In the study, we used the UPLC-ESI-MS/MS system to carry out widely targeted metabolomics research on six R. roxburghii genotypes. At the same time, the fruit quality and bioactive substances content of six genotypes were determined and the correlation between bioactive substances, metabolite monomers, and antioxidant activity was analyzed. The main findings of this study are the following: First, we found certain differences in fruit quality and bioactive substances among different R. roxburghii genotypes. Second, the possible reasons why Rr-5 was used as the mainly planted variety were obtained.
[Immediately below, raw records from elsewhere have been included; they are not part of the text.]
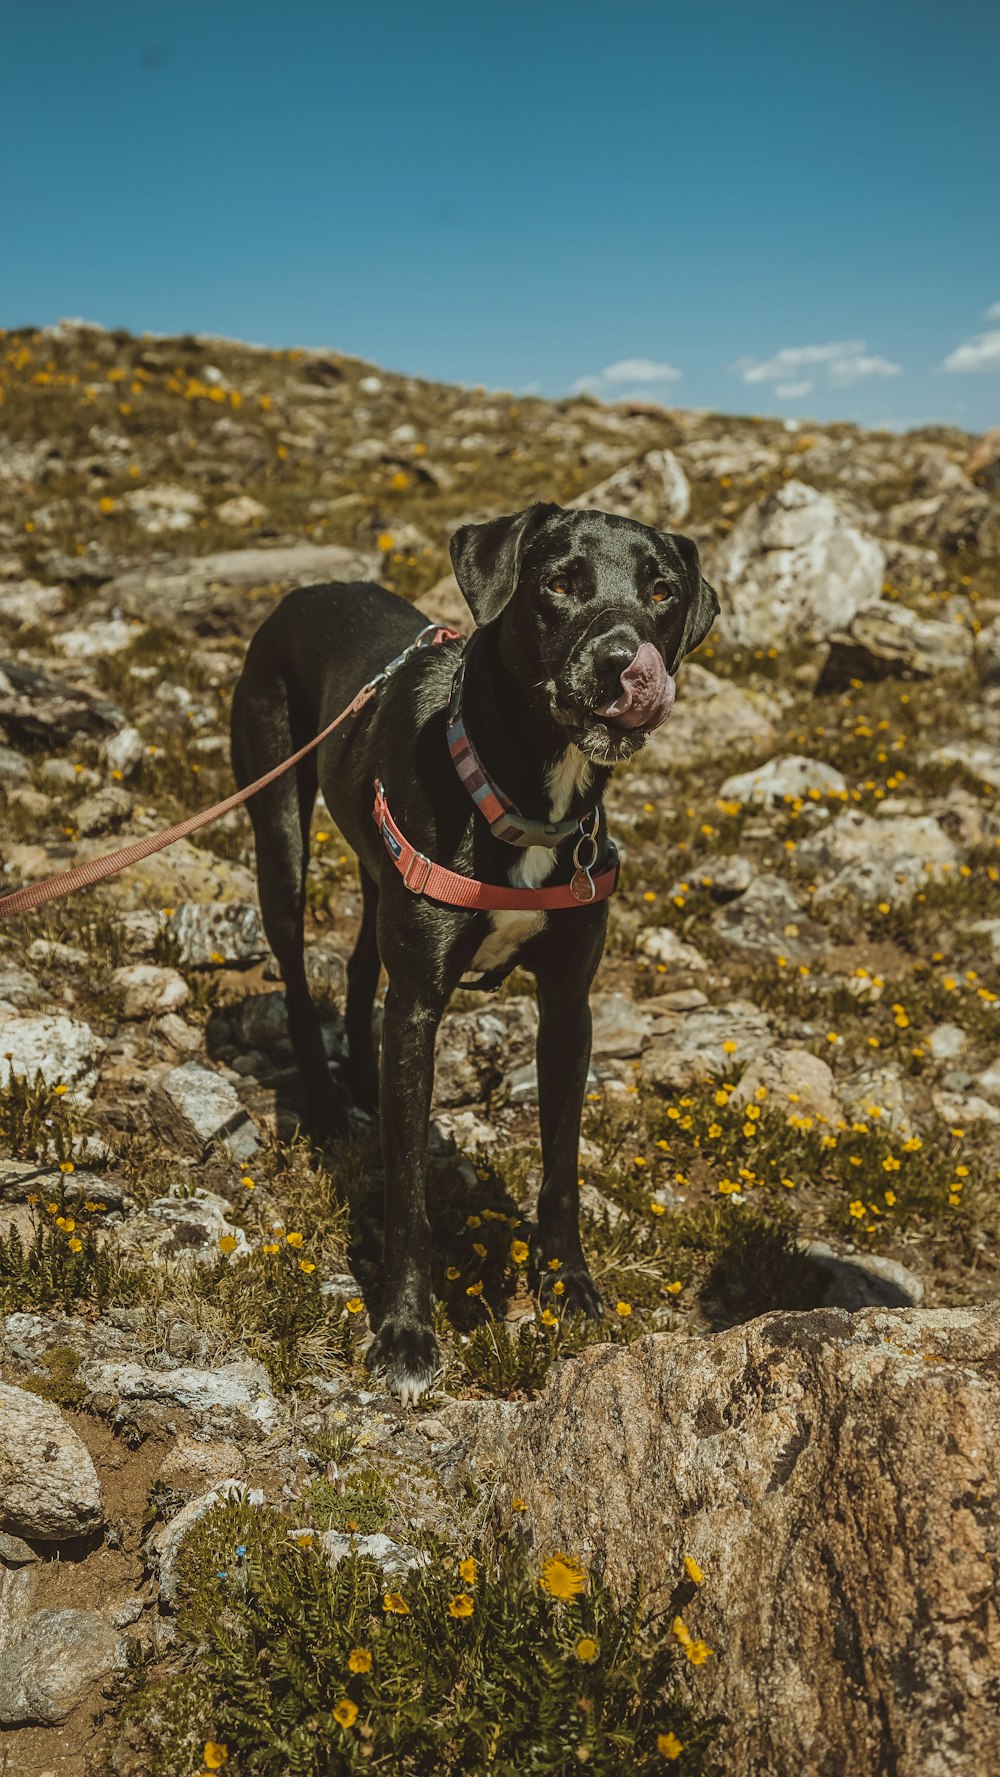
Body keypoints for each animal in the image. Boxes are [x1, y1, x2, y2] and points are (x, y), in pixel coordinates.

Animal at [232, 504, 721, 1400]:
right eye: (559, 581)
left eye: (663, 591)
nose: (622, 662)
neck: (526, 795)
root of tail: (304, 590)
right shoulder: (424, 999)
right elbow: (409, 1198)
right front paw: (404, 1333)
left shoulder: (567, 1006)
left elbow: (560, 1169)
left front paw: (569, 1284)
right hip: (276, 817)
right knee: (296, 961)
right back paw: (328, 1106)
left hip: (378, 864)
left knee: (363, 965)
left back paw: (362, 1080)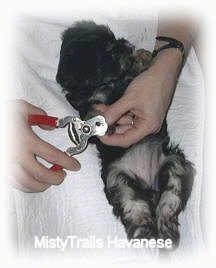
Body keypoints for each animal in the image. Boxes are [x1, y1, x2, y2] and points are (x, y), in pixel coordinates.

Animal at [55, 21, 194, 249]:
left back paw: (166, 230)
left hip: (175, 162)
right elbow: (89, 112)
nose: (127, 44)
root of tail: (149, 185)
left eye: (115, 40)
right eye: (110, 50)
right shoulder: (83, 105)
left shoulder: (129, 83)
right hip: (116, 178)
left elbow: (135, 73)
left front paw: (143, 56)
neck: (106, 85)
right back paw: (143, 231)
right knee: (132, 202)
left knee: (171, 196)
Third, we found new biomarkers for various genotypes and suggested that Rr-7 should be used more in products related to antioxidant activity and that Rr-f should be used in products with health promotion functions. Finally, we used correlation analysis to identify the metabolites with a major role in the antioxidant capacity of R. roxburghii. This work will contribute to research overall and a deep understanding on metabolite profiles in R. roxburghii. Our results provide the theoretical basis for the application of six R. roxburghii genotypes in the food processing industry and medicine. Most importantly, the research provides a specific direction for the breeding of R. roxburghii.